What you are asked to do: Rewrite the listing below with "elevation" changed to "altitude" and every other part left unchanged. Omit the pictures.

Record list:

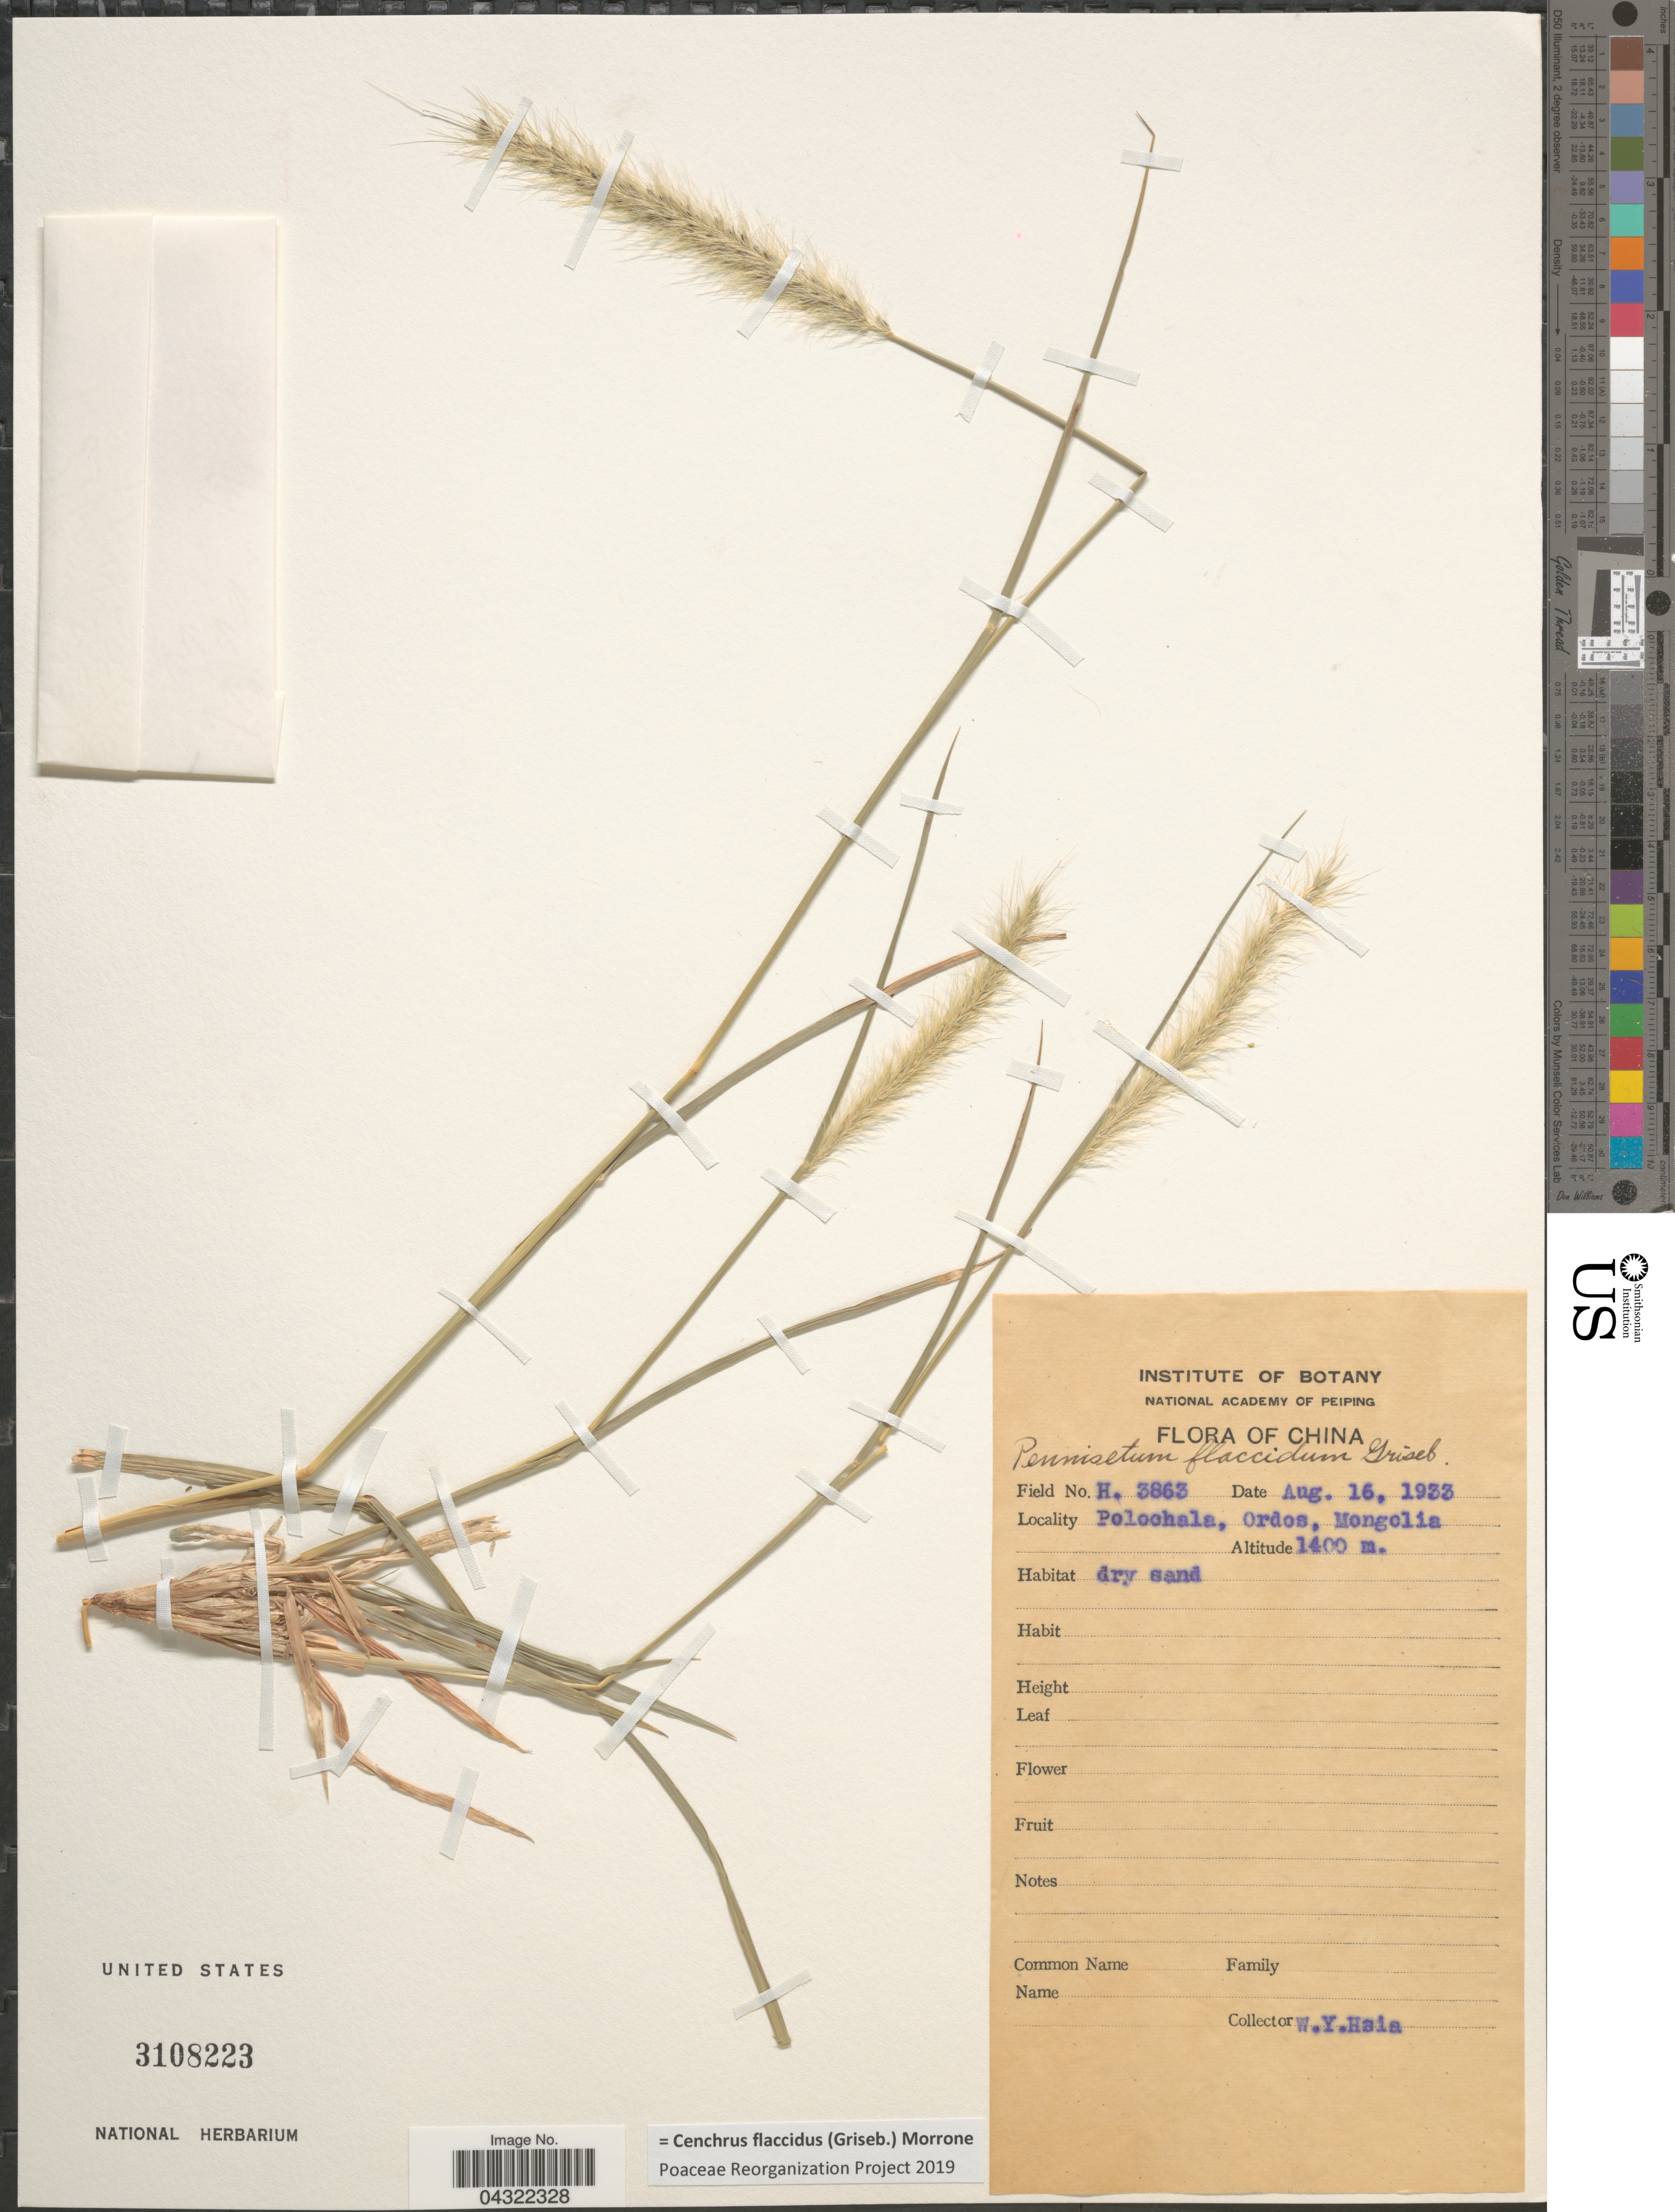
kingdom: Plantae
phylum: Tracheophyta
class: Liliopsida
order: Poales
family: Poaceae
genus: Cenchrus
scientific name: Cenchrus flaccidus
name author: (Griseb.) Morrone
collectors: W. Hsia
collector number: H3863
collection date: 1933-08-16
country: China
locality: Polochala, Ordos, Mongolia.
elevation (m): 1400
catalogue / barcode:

Solution to this task:
kingdom: Plantae
phylum: Tracheophyta
class: Liliopsida
order: Poales
family: Poaceae
genus: Cenchrus
scientific name: Cenchrus flaccidus
name author: (Griseb.) Morrone
collectors: W. Hsia
collector number: H3863
collection date: 1933-08-16
country: China
locality: Polochala, Ordos, Mongolia.
altitude (m): 1400
catalogue / barcode:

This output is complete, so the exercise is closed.